▶ [To-do item]: Could you restate word for word only the lines below from the one holding "contrast WAY" to the one holding "statements, about police", inclusive, and leave out the pictures?

***** Data shown

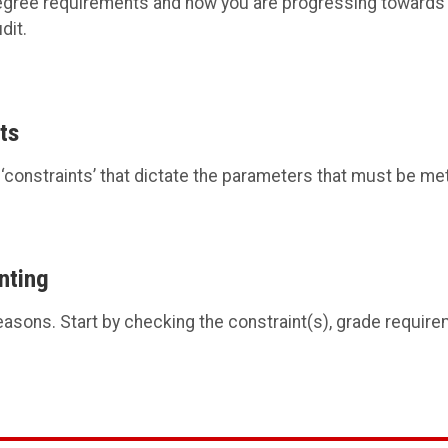
egree requirements and how you are progressing towards 
dit.
ts
constraints’ that dictate the parameters that must be met
nting
easons. Start by checking the constraint(s), grade requir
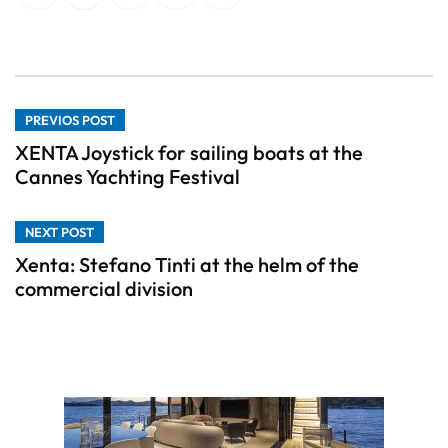
PREVIOS POST
XENTA Joystick for sailing boats at the
Cannes Yachting Festival
NEXT POST
Xenta: Stefano Tinti at the helm of the
commercial division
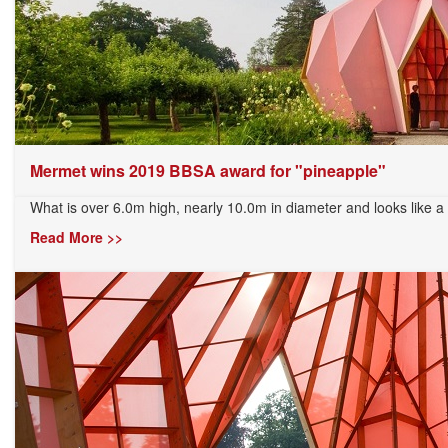
Mermet wins 2019 BBSA award for "pineapple"
What is over 6.0m high, nearly 10.0m in diameter and looks like a 
Read More >>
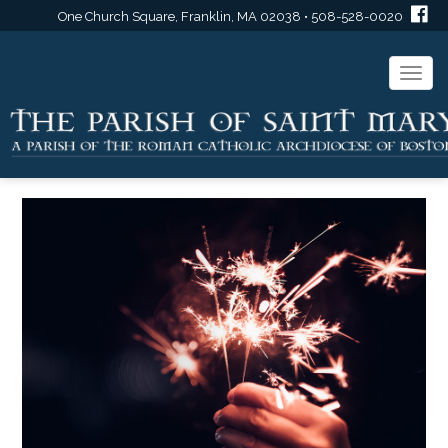
One Church Square, Franklin, MA 02038 • 508-528-0020
Togg
navi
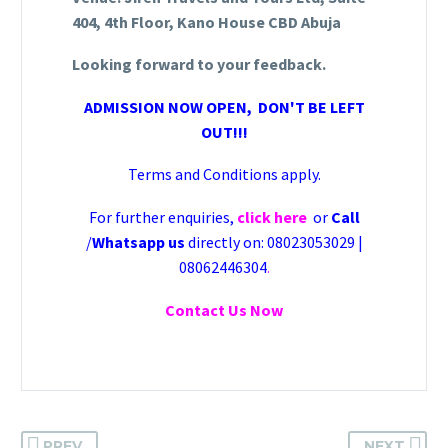
404, 4th Floor, Kano House CBD Abuja
Looking forward to your feedback.
ADMISSION NOW OPEN, DON'T BE LEFT
OUT!!!
Terms and Conditions apply.
For further enquiries,
click here
or
Call
/
Whatsapp us
directly on: 08023053029 |
08062446304
.
Contact Us Now
PREV
NEXT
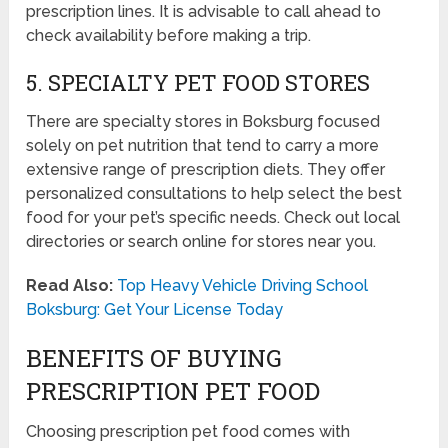
prescription lines. It is advisable to call ahead to
check availability before making a trip.
5. SPECIALTY PET FOOD STORES
There are specialty stores in Boksburg focused
solely on pet nutrition that tend to carry a more
extensive range of prescription diets. They offer
personalized consultations to help select the best
food for your pet’s specific needs. Check out local
directories or search online for stores near you.
Read Also:
Top Heavy Vehicle Driving School
Boksburg: Get Your License Today
BENEFITS OF BUYING
PRESCRIPTION PET FOOD
Choosing prescription pet food comes with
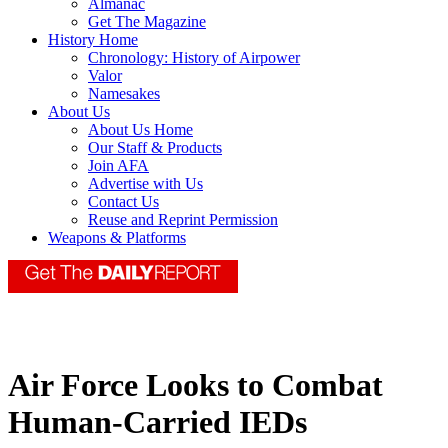
Almanac
Get The Magazine
History Home
Chronology: History of Airpower
Valor
Namesakes
About Us
About Us Home
Our Staff & Products
Join AFA
Advertise with Us
Contact Us
Reuse and Reprint Permission
Weapons & Platforms
Air Force Looks to Combat
Human-Carried IEDs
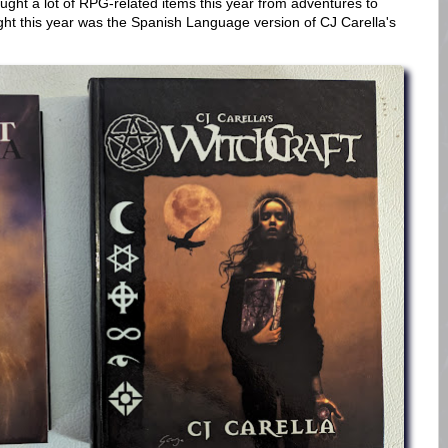
ought a lot of RPG-related items this year from adventures to
bought this year was the Spanish Language version of CJ Carella's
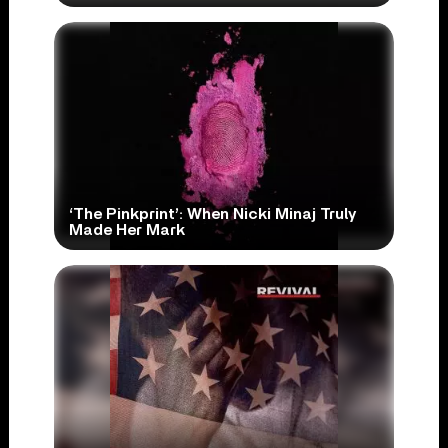
‘The Pinkprint’: When Nicki Minaj Truly
Made Her Mark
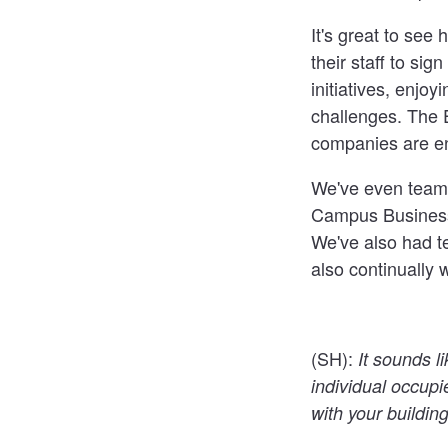
It's great to se
their staff to sig
initiatives, enjo
challenges. The 
companies are en
We've even teamed
Campus Business 
We've also had t
also continually w
(SH):
It sounds l
individual occupi
with your buildi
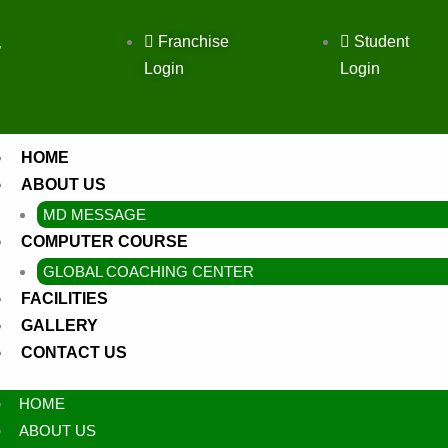
Franchise
Student
,
Login
Login
HOME
ABOUT US
MD MESSAGE
COMPUTER COURSE
GLOBAL COACHING CENTER
FACILITIES
GALLERY
CONTACT US
HOME
ABOUT US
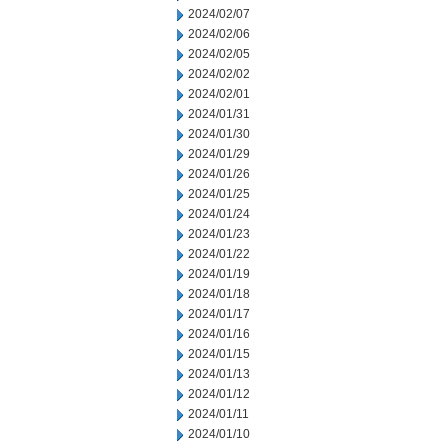
2024/02/07
2024/02/06
2024/02/05
2024/02/02
2024/02/01
2024/01/31
2024/01/30
2024/01/29
2024/01/26
2024/01/25
2024/01/24
2024/01/23
2024/01/22
2024/01/19
2024/01/18
2024/01/17
2024/01/16
2024/01/15
2024/01/13
2024/01/12
2024/01/11
2024/01/10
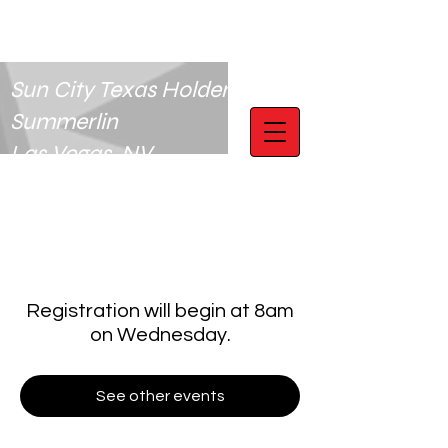
Sun City Texas Holdem Club
Summerlin
Las Vegas, NV
Registration will begin at 8am
on Wednesday.
See other events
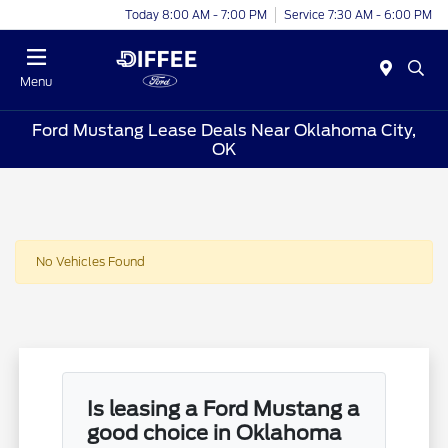
Today 8:00 AM - 7:00 PM
Service 7:30 AM - 6:00 PM
Menu
Ford Mustang Lease Deals Near Oklahoma City,
OK
No Vehicles Found
Is leasing a Ford Mustang a
good choice in Oklahoma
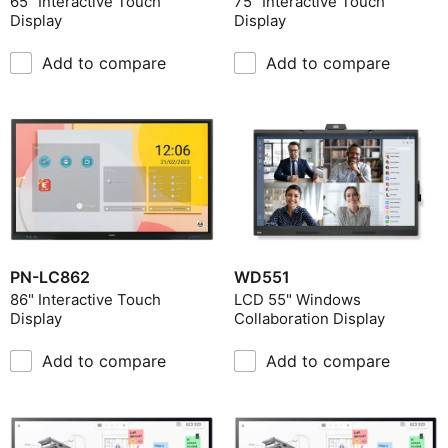
65" Interactive Touch
75" Interactive Touch
Display
Display
Include Discontinued
Add to compare
Add to compare
Product Category
Panel Technology
Screen Size
Brightness
Haze Level (%)
Native Resolution
Touch Technology
PN-LC862
WD551
Operating Hours
86" Interactive Touch
LCD 55" Windows
Display
Collaboration Display
Add to compare
Add to compare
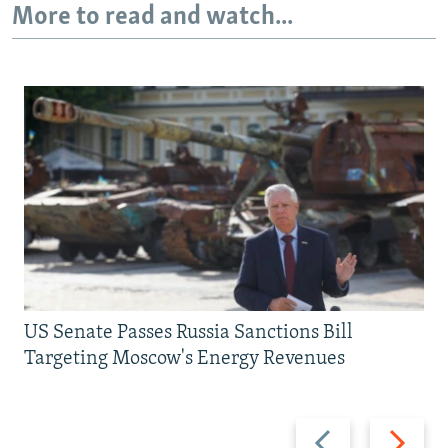
More to read and watch...
US Senate Passes Russia Sanctions Bill
Targeting Moscow's Energy Revenues
Previous
Next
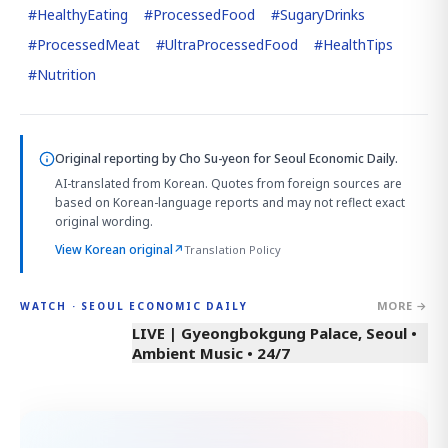
#
HealthyEating
#
ProcessedFood
#
SugaryDrinks
#
ProcessedMeat
#
UltraProcessedFood
#
HealthTips
#
Nutrition
Original reporting by
Cho Su-yeon
for Seoul Economic Daily.
AI-translated from Korean. Quotes from foreign sources are
based on Korean-language reports and may not reflect exact
original wording.
View Korean original
↗
Translation Policy
MORE →
WATCH · SEOUL ECONOMIC DAILY
LIVE | Gyeongbokgung Palace, Seoul •
Ambient Music • 24/7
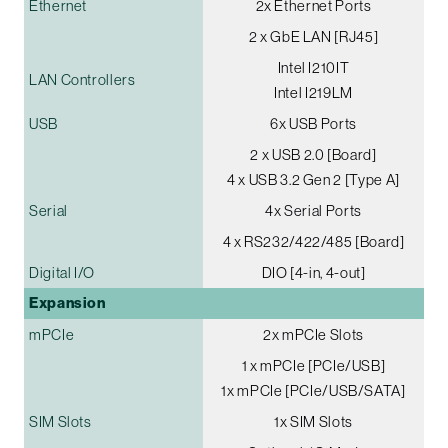
Ethernet
2x Ethernet Ports
2 x GbE LAN [RJ45]
Intel I210IT
LAN Controllers
Intel I219LM
USB
6x USB Ports
2 x USB 2.0 [Board]
4 x USB 3.2 Gen 2 [Type A]
Serial
4x Serial Ports
4 x RS232/422/485 [Board]
Digital I/O
DIO [4-in, 4-out]
Expansion
mPCIe
2x mPCIe Slots
1 x mPCIe [PCIe/USB]
1x mPCIe [PCIe/USB/SATA]
SIM Slots
1x SIM Slots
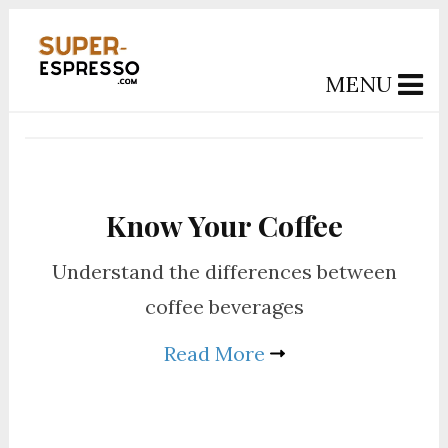
MENU
Know Your Coffee
Understand the differences between
coffee beverages
Read More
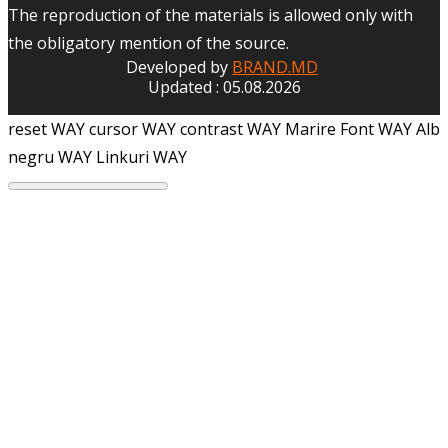
The reproduction of the materials is allowed only with
the obligatory mention of the source.
Developed by
BRAND.MD
Updated : 05.08.2026
reset WAY
cursor WAY
contrast WAY
Marire Font WAY
Alb
negru WAY
Linkuri WAY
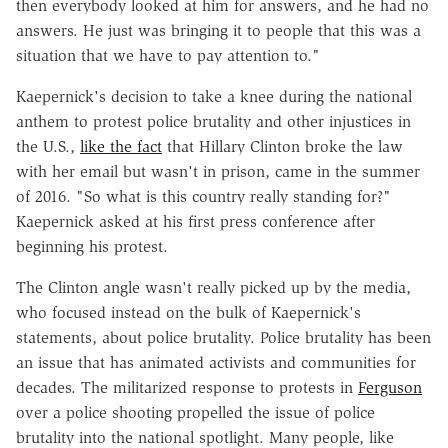
then everybody looked at him for answers, and he had no
answers. He just was bringing it to people that this was a
situation that we have to pay attention to."
Kaepernick's decision to take a knee during the national
anthem to protest police brutality and other injustices in
the U.S.,
like the fact
that Hillary Clinton broke the law
with her email but wasn't in prison, came in the summer
of 2016. "So what is this country really standing for?"
Kaepernick asked at his first press conference after
beginning his protest.
The Clinton angle wasn't really picked up by the media,
who focused instead on the bulk of Kaepernick's
statements, about police brutality. Police brutality has been
an issue that has animated activists and communities for
decades. The militarized response to protests in
Ferguson
over a police shooting propelled the issue of police
brutality into the national spotlight. Many people, like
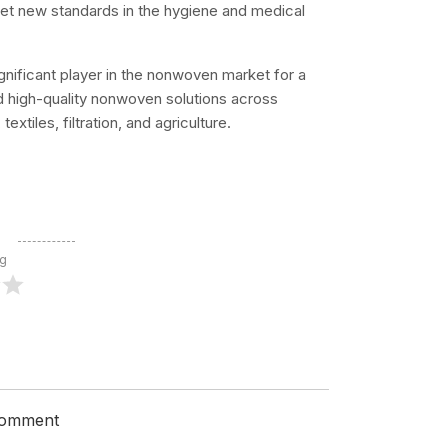
et new standards in the hygiene and medical
ignificant player in the nonwoven market for a
nd high-quality nonwoven solutions across
xtiles, filtration, and agriculture.
ng
 comment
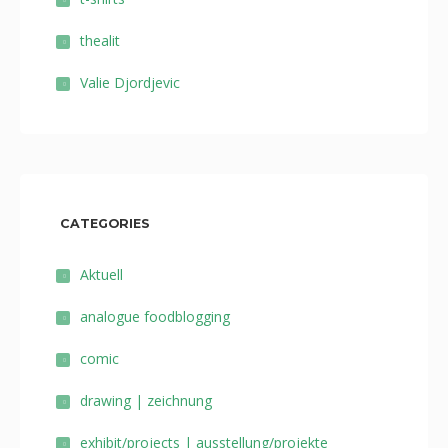
thealit
Valie Djordjevic
CATEGORIES
Aktuell
analogue foodblogging
comic
drawing | zeichnung
exhibit/projects | ausstellung/projekte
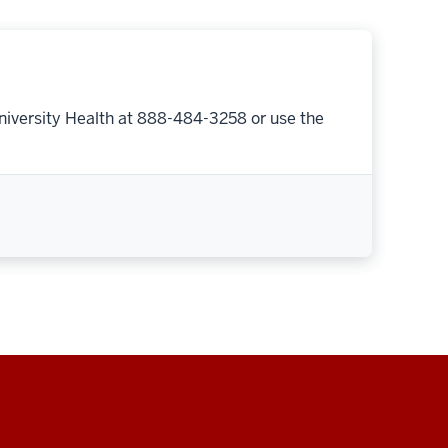
niversity Health at 888-484-3258 or use the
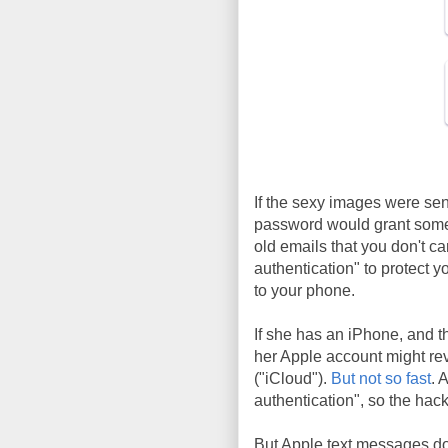
If the sexy images were sen
password would grant someb
old emails that you don't c
authentication" to protect y
to your phone.
If she has an iPhone, and 
her Apple account might rev
("iCloud").
But not so fast
. 
authentication", so the hac
But Apple text messages do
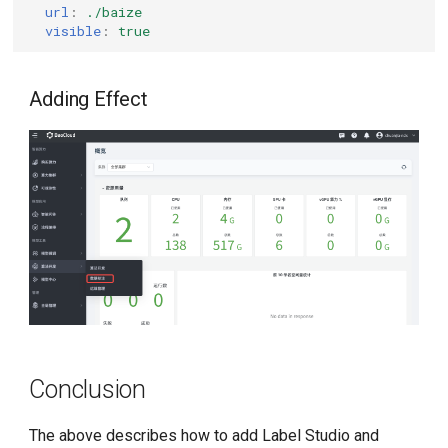
url
:
./baize
visible
:
true
Adding Effect
Conclusion
The above describes how to add Label Studio and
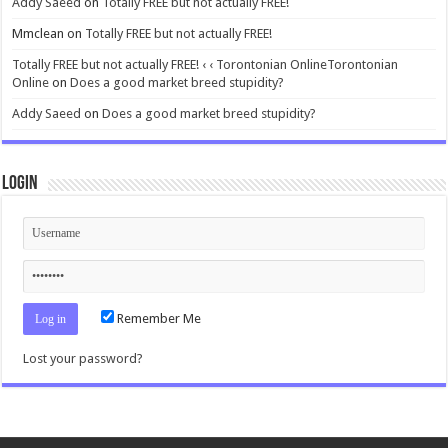
Addy Saeed
on
Totally FREE but not actually FREE!
Mmclean
on
Totally FREE but not actually FREE!
Totally FREE but not actually FREE! ‹ ‹ Torontonian OnlineTorontonian
Online
on
Does a good market breed stupidity?
Addy Saeed
on
Does a good market breed stupidity?
Login
Remember Me
Lost your password?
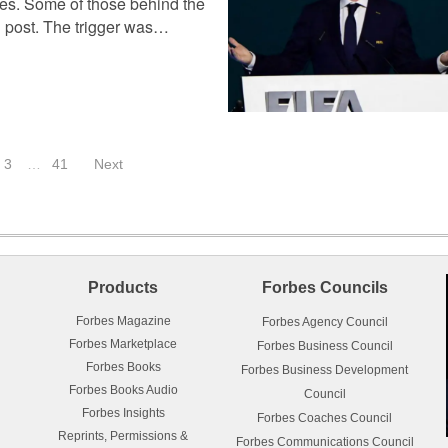
ces. Some of those behind the
in post. The trigger was…
3
…
41
Next
Products
Forbes Councils
Forbes Magazine
Forbes Agency Council
Forbes Marketplace
Forbes Business Council
Forbes Books
Forbes Business Development
Forbes Books Audio
Council
Forbes Insights
Forbes Coaches Council
Reprints, Permissions &
Forbes Communications Council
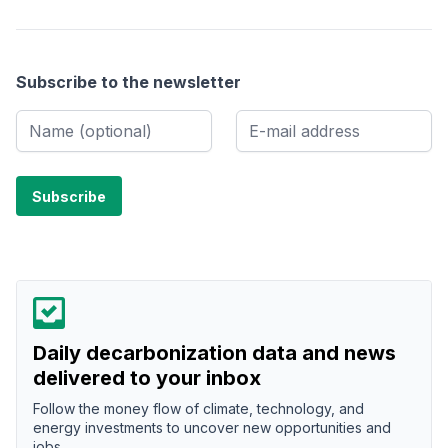
Subscribe to the newsletter
Daily decarbonization data and news
delivered to your inbox
Follow the money flow of climate, technology, and
energy investments to uncover new opportunities and
jobs.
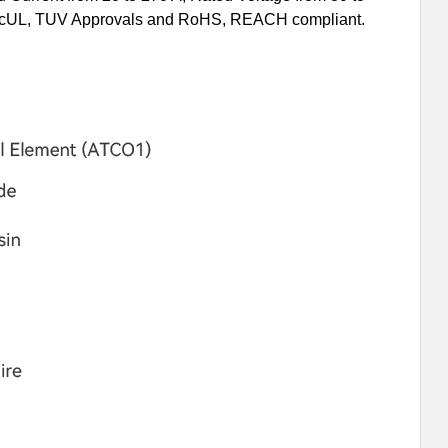
L, cUL, TUV Approvals and RoHS, REACH compliant.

**********

▶ [Result of the exercise]:
contrast WAY
Marire Font WAY
Alb
negru WAY
Linkuri WAY
then everybody looked at him for answers, and he had no
answers. He just was bringing it to people that this was a
situation that we have to pay attention to."
Kaepernick's decision to take a knee during the national
anthem to protest police brutality and other injustices in
the U.S.,
like the fact
that Hillary Clinton broke the law
with her email but wasn't in prison, came in the summer
of 2016. "So what is this country really standing for?"
Kaepernick asked at his first press conference after
beginning his protest.
The Clinton angle wasn't really picked up by the media,
who focused instead on the bulk of Kaepernick's
statements, about police brutality. Police brutality has been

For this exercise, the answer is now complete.